Creature with the Atom Brain is another delightful sci-fi/horror concoction from Sony’s Icons of Horror Collection: Sam Katzman boxed set.
This is a mad scientist movie written by Curt Siodmak. The mad scientist in question is Dr Wilhelm Steigg (Gregory Gay) and of course he’s working on ways to bring the dead back to life. The money for his experiments is provided by gangster Frank Buchanan (Michael Granger). Buchanan was sold down the river by his fellow mobsters and he wants revenge on them and on the District Attorney who got him deported from the United States.
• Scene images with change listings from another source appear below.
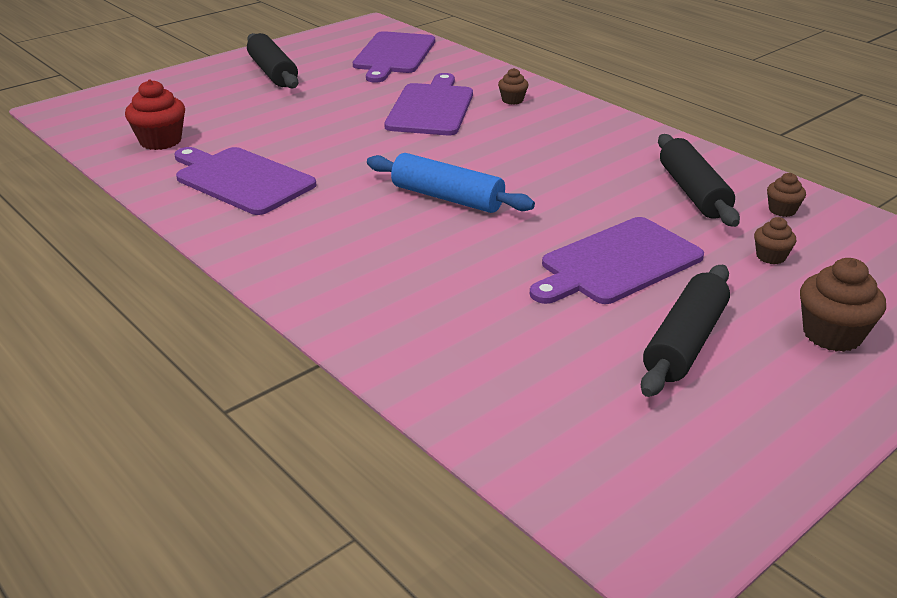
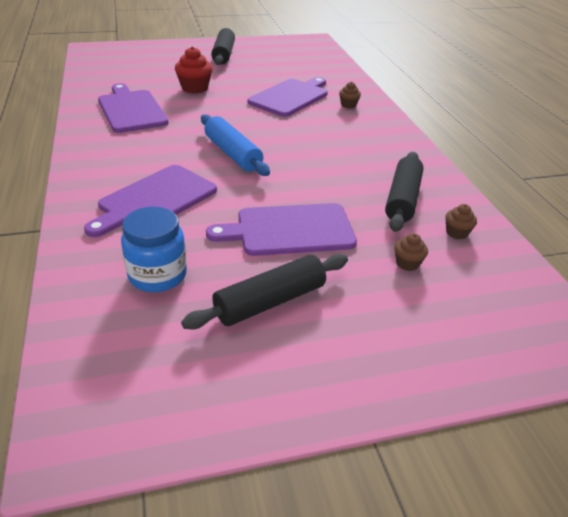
camera: 25 degrees right, 5 degrees up
(160, 141) = (117, 77): red cupcake -> red cupcake (194, 88)
(394, 55) = (306, 60): purple cutting board -> purple cutting board (155, 200)
(534, 360) = (157, 275): none -> blue jar
(832, 335) = (387, 338): brown cupcake -> none

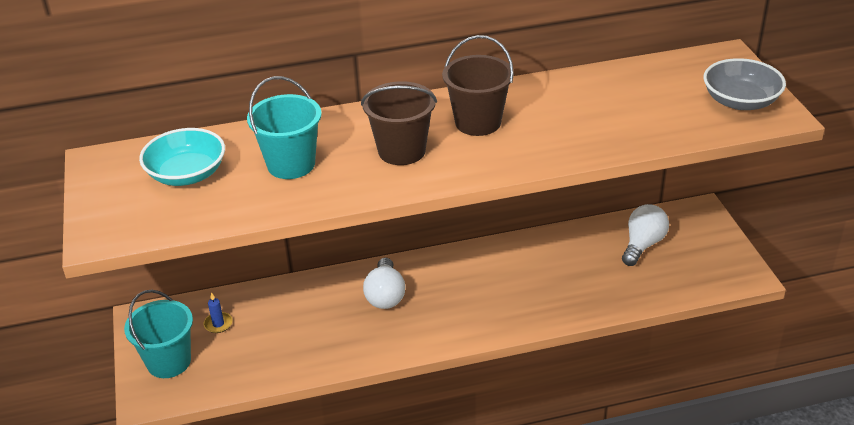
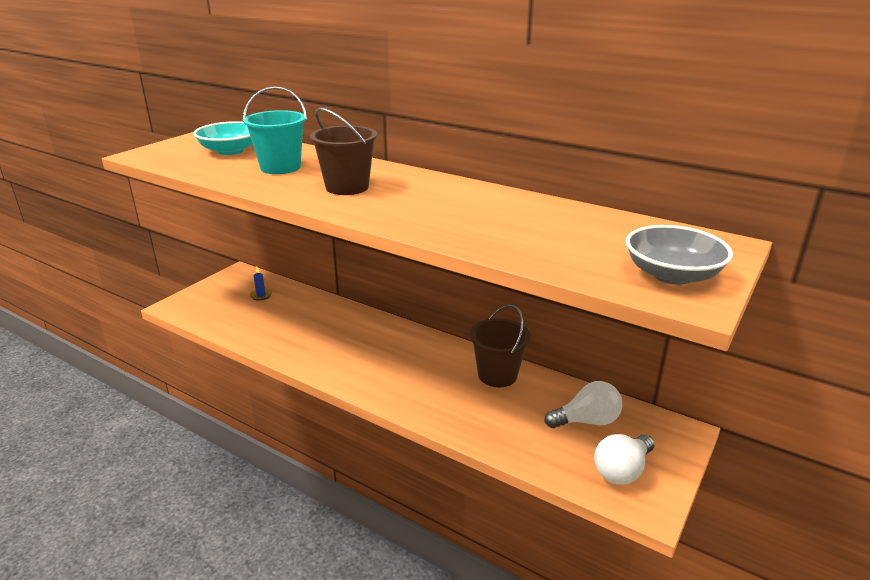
camera: 45 degrees right, 10 degrees down
(169, 362) = (211, 297): turquoise bucket -> none
(385, 295) = (360, 336): white light bulb -> white light bulb (622, 471)
(478, 122) = (425, 195): brown bucket -> brown bucket (497, 375)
This movie hits the ground running with a splendid opening sequence in which a zombie-like heavy disposes of a gangster by snapping his spine like a twig and then escaping through an open window even though he’s been shot multiple times. When the police arrive on the scene they think they’ve struck it lucky - there are plenty of very clear fingerprints. The only problem is that the prints belong to a minor hoodlum who died twenty-four days earlier. Also puzzling for police scientist Dr Chet Walker (Richard Denning) is the fact that the fingerprints are luminous. And the blood found at the crime scene is not blood but a chemical compound. And sure enough (this being a 1950s sci-fi/horror movie) a Geiger counter reveals very high levels of radioactivity.
It doesn’t take Chet Walker (who is rather brighter than most sci-fi movie heroes) long to figure out that someone is using dead men as atomic-powered remote-controlled killers.
When a rather jumpy scientist-looking guy with a strong German accent leaves traces of radioactivity behind him in a bar Chet Walker is close to putting the pieces together. The guy in the bar was clearly a German mad scientist and he must be the man behind the terror that is now stalking the city.
Steigg and Buchanan also don’t take long to figure out that Walker is on their trail and must be stopped. Their anxiety to stop Walker becomes extreme when Walker calls in the military and has trucks cruising the streets equipped with radiation detectors. For good measure Walker has also persuaded the Air Force to have jet fighters overflying the city at low altitude. It’s never quite clear what purpose the jets serve but they do shake up the bad guys a bit.
The plot plays out pretty much as you’d expect with the bad guys hunting Dr Walker while he’s hunting them.
The acting is pretty basic. Gregory Gay makes a passable mad scientist although he doesn’t overact quite enough. Michael Granger’s performance as gangster Buchanan is serviceable enough and is suitably hard-boiled. Richard Denning is stunningly but amusingly condescending as Chet Walker although he seems a bit too bookish to be a police scientist. He does manage to come across as very professorial though. This is a movie that would have benefited greatly from the presence of at least one iconic horror star who could have added some real colour and menace to Dr Steigg but sadly the budget was too limited to stretch even to a second-rank star.
The necessary infodumps to explain the zombie killer are handled in typical 50s fashion with a professor showing a short film to Dr Walker. The technobabble is of a high standard; in other words it makes no sense at all but it sounds very scientific.
The secret to making this sort of film succeed is to utilise ideas that don’t require too much in the way of special effects and this movie gets away with virtually no special effects at all. There is some reasonable cool-looking gadgetry and Steigg’s mad scientist laboratory is quite impressive. The tunnel connecting the main laboratory to the room where the zombies are kept is a nice touch and is a good example of the use of ideas that look good but cost almost nothing.
There’s very little in the way of makeup for the living dead men with the creepiness having to be supplied by having the actors shuffling around and acting even more woodenly than the rest of the cast. Considering the movie’s very low budget it’s a fairly effective if not very original technique.
The transfer is very good. The movie was shot in black-and-white and is presented fullframe which is perfectly correct.
Creature with the Atom Brain does not reach any great heights but it provides pretty reasonable entertainment value. Recommended.